Posts Tagged ‘First Circuit’

No duty for gas station to paint pavement grooves

“Woman catches her shoe in groove in pavement at Tewksbury, Mass. gas station; she falls, is injured. Woman: The station had a duty to warn me of the danger, perhaps by painting the grooves (which are mandated by state law to contain spills) brightly. First Circuit: There is no such duty. But here’s a Judge Selya vocab quiz for your trouble: pellucid, behoof, animadversions, and rescript.” [John Kenneth Ross, Short Circuit on Potvin v. Speedway LLC]

September 13 roundup

  • Scranton, Pa. federal judge “denies ‘exorbitant’ request for nearly $1M in attorney fees after $125K recovery” [ABA Journal; arose from bad faith insurance action on underlying uninsured motorist claim that settled for $25,000]
  • As PETA settles monkey selfie case with hapless photographer, details confirm that “Naruto is really just a prop to be deployed in the case as PETA sees fit.” [Ted Folkman, Eriq Gardner, earlier] A sad catalogue of litigation abuse enabled by PETA’s donors [Frank Bednarz thread]
  • Lively First Circuit opinion upholds extortion conviction of small town police chief [Bob Dunn, Berkshire Eagle, U.S. v. Buffis via IJ’s John Ross, “Short Circuit“; Lee, Mass.]
  • She beat DOMA and the IRS too, and all in great style. My appreciation of Edith Windsor [Cato at Liberty]
  • “North Carolina’s Fickle Finger of Redistricting” [also by me at Cato at Liberty]
  • Me: “Posner was the judge lawyers really didn’t want to run into if they had bad class action settlements to defend” [Jonathan Bilyk, Cook County Record, earlier]

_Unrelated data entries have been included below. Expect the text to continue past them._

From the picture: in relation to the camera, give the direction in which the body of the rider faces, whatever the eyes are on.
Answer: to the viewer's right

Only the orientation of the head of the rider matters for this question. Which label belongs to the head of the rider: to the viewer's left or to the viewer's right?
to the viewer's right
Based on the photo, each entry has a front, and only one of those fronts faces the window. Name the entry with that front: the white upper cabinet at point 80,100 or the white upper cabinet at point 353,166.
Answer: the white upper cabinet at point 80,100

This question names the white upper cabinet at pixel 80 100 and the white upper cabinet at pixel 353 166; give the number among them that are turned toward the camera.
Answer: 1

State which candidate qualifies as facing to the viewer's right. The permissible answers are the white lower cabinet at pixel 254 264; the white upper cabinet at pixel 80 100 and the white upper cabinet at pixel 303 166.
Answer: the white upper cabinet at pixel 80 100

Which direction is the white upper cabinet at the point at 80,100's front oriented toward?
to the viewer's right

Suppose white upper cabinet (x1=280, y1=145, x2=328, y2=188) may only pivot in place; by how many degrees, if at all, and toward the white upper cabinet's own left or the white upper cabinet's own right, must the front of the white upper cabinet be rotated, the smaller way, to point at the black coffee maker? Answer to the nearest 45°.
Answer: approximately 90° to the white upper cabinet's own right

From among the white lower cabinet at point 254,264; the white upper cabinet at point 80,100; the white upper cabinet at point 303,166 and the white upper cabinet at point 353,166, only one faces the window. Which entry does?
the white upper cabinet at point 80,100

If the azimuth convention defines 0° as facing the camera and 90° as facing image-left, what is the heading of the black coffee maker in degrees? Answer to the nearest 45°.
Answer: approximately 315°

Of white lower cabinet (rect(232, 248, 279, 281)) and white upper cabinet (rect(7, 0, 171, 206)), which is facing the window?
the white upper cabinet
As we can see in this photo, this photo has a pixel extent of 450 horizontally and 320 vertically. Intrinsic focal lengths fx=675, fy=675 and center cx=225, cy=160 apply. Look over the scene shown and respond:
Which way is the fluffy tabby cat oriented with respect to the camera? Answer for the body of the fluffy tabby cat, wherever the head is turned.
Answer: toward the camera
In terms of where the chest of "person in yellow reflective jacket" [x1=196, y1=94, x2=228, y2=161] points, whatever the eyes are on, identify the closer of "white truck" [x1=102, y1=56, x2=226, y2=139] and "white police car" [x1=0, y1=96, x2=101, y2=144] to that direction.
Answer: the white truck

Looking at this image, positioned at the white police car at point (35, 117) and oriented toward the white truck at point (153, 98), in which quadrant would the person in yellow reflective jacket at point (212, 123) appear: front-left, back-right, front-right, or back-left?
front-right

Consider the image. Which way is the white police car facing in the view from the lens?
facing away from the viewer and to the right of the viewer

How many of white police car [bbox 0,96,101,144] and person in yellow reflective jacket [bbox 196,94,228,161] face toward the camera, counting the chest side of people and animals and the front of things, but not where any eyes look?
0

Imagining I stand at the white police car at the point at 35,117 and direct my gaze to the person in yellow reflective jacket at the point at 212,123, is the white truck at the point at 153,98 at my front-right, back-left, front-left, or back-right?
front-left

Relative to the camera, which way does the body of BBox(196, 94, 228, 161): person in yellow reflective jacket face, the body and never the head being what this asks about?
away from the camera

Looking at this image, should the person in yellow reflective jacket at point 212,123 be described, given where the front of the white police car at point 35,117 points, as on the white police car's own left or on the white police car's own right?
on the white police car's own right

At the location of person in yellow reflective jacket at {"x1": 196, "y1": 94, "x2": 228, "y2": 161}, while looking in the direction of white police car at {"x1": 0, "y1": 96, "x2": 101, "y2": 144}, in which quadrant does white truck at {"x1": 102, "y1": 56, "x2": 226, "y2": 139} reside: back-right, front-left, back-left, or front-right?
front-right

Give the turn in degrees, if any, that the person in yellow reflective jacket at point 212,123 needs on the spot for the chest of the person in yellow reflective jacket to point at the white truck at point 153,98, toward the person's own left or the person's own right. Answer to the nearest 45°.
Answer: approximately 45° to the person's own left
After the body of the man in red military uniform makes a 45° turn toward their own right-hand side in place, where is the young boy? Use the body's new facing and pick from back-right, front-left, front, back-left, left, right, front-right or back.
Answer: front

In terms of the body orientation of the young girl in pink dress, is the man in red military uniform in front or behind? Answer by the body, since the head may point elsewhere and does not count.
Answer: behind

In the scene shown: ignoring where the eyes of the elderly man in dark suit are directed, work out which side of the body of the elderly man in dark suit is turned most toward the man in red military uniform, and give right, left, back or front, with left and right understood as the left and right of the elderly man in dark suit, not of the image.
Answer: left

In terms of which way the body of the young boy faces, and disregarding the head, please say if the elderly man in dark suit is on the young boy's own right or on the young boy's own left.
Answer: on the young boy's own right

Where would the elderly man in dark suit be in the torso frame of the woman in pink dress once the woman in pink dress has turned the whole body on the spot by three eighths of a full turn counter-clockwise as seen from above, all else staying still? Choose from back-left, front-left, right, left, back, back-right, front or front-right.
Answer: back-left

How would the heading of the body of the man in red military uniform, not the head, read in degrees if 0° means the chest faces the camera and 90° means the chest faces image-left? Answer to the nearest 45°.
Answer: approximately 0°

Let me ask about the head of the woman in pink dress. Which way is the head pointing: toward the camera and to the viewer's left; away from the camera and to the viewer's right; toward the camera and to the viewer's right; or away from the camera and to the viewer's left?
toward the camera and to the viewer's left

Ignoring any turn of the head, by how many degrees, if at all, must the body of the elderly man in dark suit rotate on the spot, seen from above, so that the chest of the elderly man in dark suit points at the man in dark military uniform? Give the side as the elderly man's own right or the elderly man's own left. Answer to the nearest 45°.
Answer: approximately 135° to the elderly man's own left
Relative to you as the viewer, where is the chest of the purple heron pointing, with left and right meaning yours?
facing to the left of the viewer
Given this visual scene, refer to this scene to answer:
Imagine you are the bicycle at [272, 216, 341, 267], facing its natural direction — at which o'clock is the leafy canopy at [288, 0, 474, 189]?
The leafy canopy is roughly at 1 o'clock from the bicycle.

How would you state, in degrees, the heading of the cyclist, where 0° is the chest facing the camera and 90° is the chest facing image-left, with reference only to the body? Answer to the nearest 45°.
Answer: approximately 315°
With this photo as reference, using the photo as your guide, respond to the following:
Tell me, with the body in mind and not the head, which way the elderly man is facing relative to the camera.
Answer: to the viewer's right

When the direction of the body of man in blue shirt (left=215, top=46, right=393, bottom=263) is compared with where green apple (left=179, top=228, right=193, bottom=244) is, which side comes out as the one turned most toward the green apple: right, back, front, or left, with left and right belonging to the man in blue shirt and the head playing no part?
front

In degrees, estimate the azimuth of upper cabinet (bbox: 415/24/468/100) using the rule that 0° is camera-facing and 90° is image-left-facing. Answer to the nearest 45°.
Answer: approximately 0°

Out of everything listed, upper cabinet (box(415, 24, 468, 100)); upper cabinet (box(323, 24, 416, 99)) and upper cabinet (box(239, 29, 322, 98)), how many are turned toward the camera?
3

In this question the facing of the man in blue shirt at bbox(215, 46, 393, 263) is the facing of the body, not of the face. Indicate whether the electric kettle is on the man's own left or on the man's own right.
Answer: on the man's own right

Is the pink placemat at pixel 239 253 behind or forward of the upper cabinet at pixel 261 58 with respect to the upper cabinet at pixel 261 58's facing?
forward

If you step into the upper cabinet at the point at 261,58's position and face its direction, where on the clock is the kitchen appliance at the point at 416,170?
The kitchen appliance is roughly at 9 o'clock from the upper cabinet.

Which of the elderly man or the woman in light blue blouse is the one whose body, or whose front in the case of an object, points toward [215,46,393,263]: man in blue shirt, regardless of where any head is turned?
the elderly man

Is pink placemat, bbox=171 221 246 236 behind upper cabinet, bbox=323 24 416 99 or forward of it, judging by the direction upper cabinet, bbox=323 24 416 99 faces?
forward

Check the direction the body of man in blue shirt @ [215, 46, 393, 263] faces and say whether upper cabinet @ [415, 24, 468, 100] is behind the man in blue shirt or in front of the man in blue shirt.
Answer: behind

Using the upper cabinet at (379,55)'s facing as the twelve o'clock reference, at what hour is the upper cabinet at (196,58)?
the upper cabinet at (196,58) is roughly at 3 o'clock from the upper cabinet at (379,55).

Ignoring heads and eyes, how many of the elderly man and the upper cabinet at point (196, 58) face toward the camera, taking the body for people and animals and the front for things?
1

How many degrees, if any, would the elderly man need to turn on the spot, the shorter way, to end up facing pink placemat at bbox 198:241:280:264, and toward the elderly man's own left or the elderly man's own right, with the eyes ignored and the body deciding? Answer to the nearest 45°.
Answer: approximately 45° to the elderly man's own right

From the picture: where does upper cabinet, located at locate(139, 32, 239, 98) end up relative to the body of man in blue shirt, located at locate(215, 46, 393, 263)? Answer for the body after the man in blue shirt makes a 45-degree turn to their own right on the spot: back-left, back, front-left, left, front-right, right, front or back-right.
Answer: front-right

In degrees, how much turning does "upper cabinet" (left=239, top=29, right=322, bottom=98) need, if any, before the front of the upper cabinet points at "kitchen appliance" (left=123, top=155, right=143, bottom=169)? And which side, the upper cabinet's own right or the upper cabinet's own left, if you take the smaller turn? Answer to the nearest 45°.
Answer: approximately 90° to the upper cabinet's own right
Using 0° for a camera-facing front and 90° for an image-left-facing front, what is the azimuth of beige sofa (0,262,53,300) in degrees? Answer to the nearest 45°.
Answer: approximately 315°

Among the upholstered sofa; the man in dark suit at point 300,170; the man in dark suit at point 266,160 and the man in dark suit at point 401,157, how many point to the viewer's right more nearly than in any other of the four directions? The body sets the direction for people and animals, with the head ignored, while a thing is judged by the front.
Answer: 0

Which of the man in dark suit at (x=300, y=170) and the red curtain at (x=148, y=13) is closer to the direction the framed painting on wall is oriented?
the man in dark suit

Thwarted love and insurance coverage

From the First Circuit’s opinion introducing the case of Sanders v. Phoenix Insurance Company, arising out of somewhat lurid facts touching on both insurance coverage and professional responsibility:

SELYA, Circuit Judge. This case begins with a tragic tale of unrequited love and morphs into a series of imaginative questions regarding the coverage available under a standard form homeowner’s insurance policy. But when imagination runs headlong into settled legal precedent, imagination loses. Recognizing as much, the court below dismissed the complaint. After careful consideration, we affirm.